Twentieth Century Literature, Summer, 2000 by Oliver Harris

The scattering of the Beats was both physical and figurative, and it was so highly charged for their poetics as well as their ethics because it represented a fall from a specific point of origin when proximity seemed absolute. This is the mythos of a Beat Eden, a prelapsarian state of communication falling into history's "dank truth," its innocent mutuality corrupted by serpents. Ginsberg in particular would look back to the intense conversational intimacies that brought the original Beat circle together in the New York of the mid-1940s and see in those shared confessional encounters a definition of Beat in direct opposition to the culture of Cold War America. Ginsberg was acutely aware of how current social and economic relations contradicted knowledge of sensual desire or spiritual camaraderie and deterred sharing such knowledge with others by defining it as unnatural, even insane. [5] The original Beat circle provided an alternative model that ran counter to those "systems of mass communication" where "th e most personal sensitivities and confessions of reality are most prohibited, mocked, suppressed" (Ginsberg, "Poetry, Violence" 331). For Ginsberg, the Cold War was a conflict between mutually exclusive worlds of knowledge and communication. Offering communitas rather than containment, he too believed in a Vital Secret.

The tacit promise of the letter, therefore, was to extend those originally oral, intimate, and mutual confessions through a mode of writing inherently concerned with intimacy, orality, and mutuality. Significantly, when Ginsberg first mentioned "The Green Automobile," he promised to "tape recite and send" it to Cassady (As Ever 146): the "tapevoice" poetics of presence, analyzed by Michael Davidson (Ghostlier Demarcations 196-223) and featuring Beat writers, directly upgraded the technology of the letter-poem. What Ginsberg called the "hypocrisy of literature" (Interview with Thomas Clark 289) might be answered by the letter as the least hypocritical circuitry of textual communication.

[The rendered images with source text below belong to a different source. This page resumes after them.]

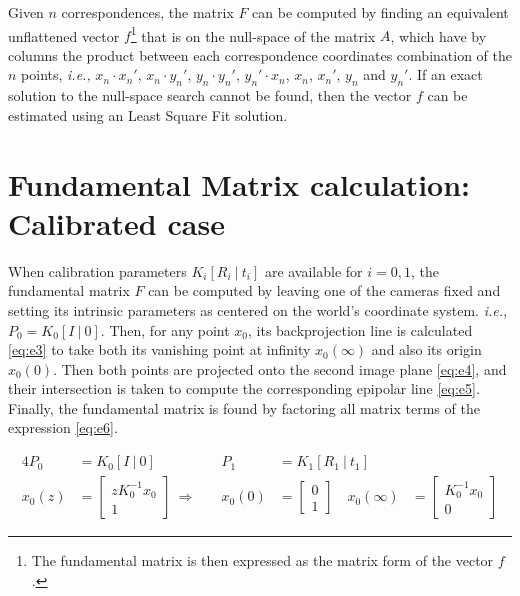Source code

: \documentclass{article}
\begin{document}
Given $n$ correspondences, the matrix $F$ can be computed by finding an equivalent unflattened vector $f$\footnote{The fundamental matrix is then expressed as the matrix form of the vector $f$.} that is on the null-space of the matrix $A$, which have by columns the product between each correspondence coordinates combination of the $n$ points, \textit{i.e.,} $x_n \cdot x_n'$, $x_n \cdot y_n'$, $y_n \cdot y_n'$, $y_n' \cdot x_n$, $x_n$, $x_n'$, $y_n$ and $y_n'$. If an exact solution to the null-space search cannot be found, then the vector $f$ can be estimated using an Least Square Fit solution.

\section{Fundamental Matrix calculation: Calibrated case}
When calibration parameters $K_i[R_i ~|~ t_i]$ are available for $i = 0,1$, the fundamental matrix $F$ can be computed by leaving one of the cameras fixed and setting its intrinsic parameters as centered on the world's coordinate system. \textit{i.e.,} $P_0 = K_0[I ~|~ 0]$. Then, for any point $x_0$, its backprojection line is calculated \eqref{eq:e3} to take both its vanishing point at infinity $x_0(\infty)$ and also its origin $x_0(0)$. Then both points are projected onto the second image plane \eqref{eq:e4}, and their intersection is taken to compute the corresponding epipolar line \eqref{eq:e5}. Finally, the fundamental matrix is found by factoring all matrix terms of the expression \eqref{eq:e6}.

\begin{alignat}{4}
\nonumber
P_0 &= K_0 [I ~|~ 0] \quad &P_1 &= K_1 [R_1 ~|~ t_1] \\
x_0(z) &= \begin{bmatrix}
z K_0^{-1} x_0 \\ 1
\end{bmatrix}  ~\Rightarrow \quad &x_0(0) &= \begin{bmatrix}
0 \\ 1
\end{bmatrix} \quad x_0(\infty) &= \begin{bmatrix}
K_0^{-1} x_0 \\ 0
\end{bmatrix} \label{eq:e3}
\end{alignat}  
\end{document}
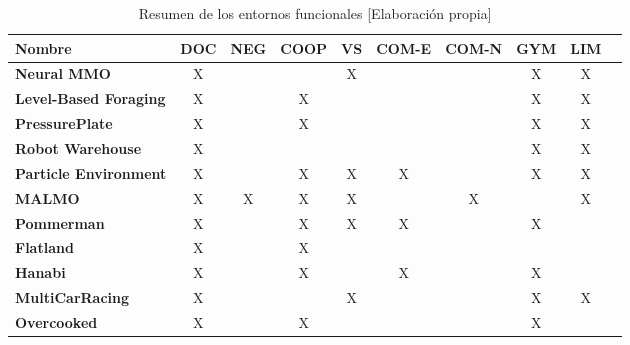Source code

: \begin{table}[h]
	\begin{center}
		\begin{tabular}{| l | c | c | c | c | c | c | c | c | c |}
			\hline
			\textbf{Nombre}               & \textbf{DOC} & \textbf{NEG} & \textbf{COOP} & \textbf{VS} & \textbf{COM-E} & \textbf{COM-N} & \textbf{GYM} & \textbf{LIM} \\ \hline
			\textbf{Neural MMO}           & X            &              &               & X           &                &                & X            & X            \\
			\textbf{Level-Based Foraging} & X            &              & X             &             &                &                & X            & X            \\
			\textbf{PressurePlate}        & X            &              & X             &             &                &                & X            & X            \\
			\textbf{Robot Warehouse}      & X            &              &               &             &                &                & X            & X            \\
			\textbf{Particle Environment} & X            &              & X             & X           & X              &                & X            & X            \\
			\textbf{MALMO}                & X            & X            & X             & X           &               &  X             &             & X            \\
			\textbf{Pommerman}            & X            &              & X             & X           & X              &                & X            &              \\
			\textbf{Flatland}             & X            &              & X             &             &                &                &              &              \\
			\textbf{Hanabi}               & X            &              & X             &             & X              &                & X            &              \\
			\textbf{MultiCarRacing}       & X            &              &               & X           &                &                & X            & X            \\
			\textbf{Overcooked}           & X            &              & X             &             &                &                & X            &              \\ \hline
		\end{tabular}
		\caption{Resumen de los entornos funcionales [Elaboración propia]}
		\label{tab:funcionales}
	\end{center}
\end{table}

How fitting, then, that Ginsberg's first publication should have been two letters to William Carlos Williams, and that they are explicitly concerned with communication itself. Writing against "the grey secrecy of time," he addresses his first letter "somewhat in the style of those courteous sages of yore who recognized one another across the generations as brotherly children of the muses" (Williams 204). Such brotherly recognition was especially important to Ginsberg but was hardly unique for poets at this time. The correspondence of Creeley and Olson, for example, began at exactly this point--Spring 1950--and flourished as a mutually supportive correspondence for writers who were also, as George Butterick observes, "cut off by indifference and entrenched interests, seeking to communicate from their respective foxholes" (xv). The importance of the epistolary for the Beats, as distinct from the Black Mountain poets, only makes sense in relation to their particular history as a uniquely intimate and isolated c ircle bound together by multiple marginalizations, committed to autobiographical and group mythologizing, and eventually dispersed over time and through space. A product of absence, the letter nonetheless symbolically and practically answered to desires for presence: for making present both a subjective logos--what Ginsberg called the "very spark of life" ("When the Mode" 329) and Kerouac called "the thing itself" (Letters 356)--and an intersubjective relation with another equally committed self. But in historical hindsight it is all too easy to invert Ginsberg's vision of Beat communion, to say that it is no more than a belated myth, only a fantasy of accessing what Jacques Lacan would call the impossible Real of desire: a dream of primal unity and plenitude manufactured in the medium and from the viewpoint of separation and loss.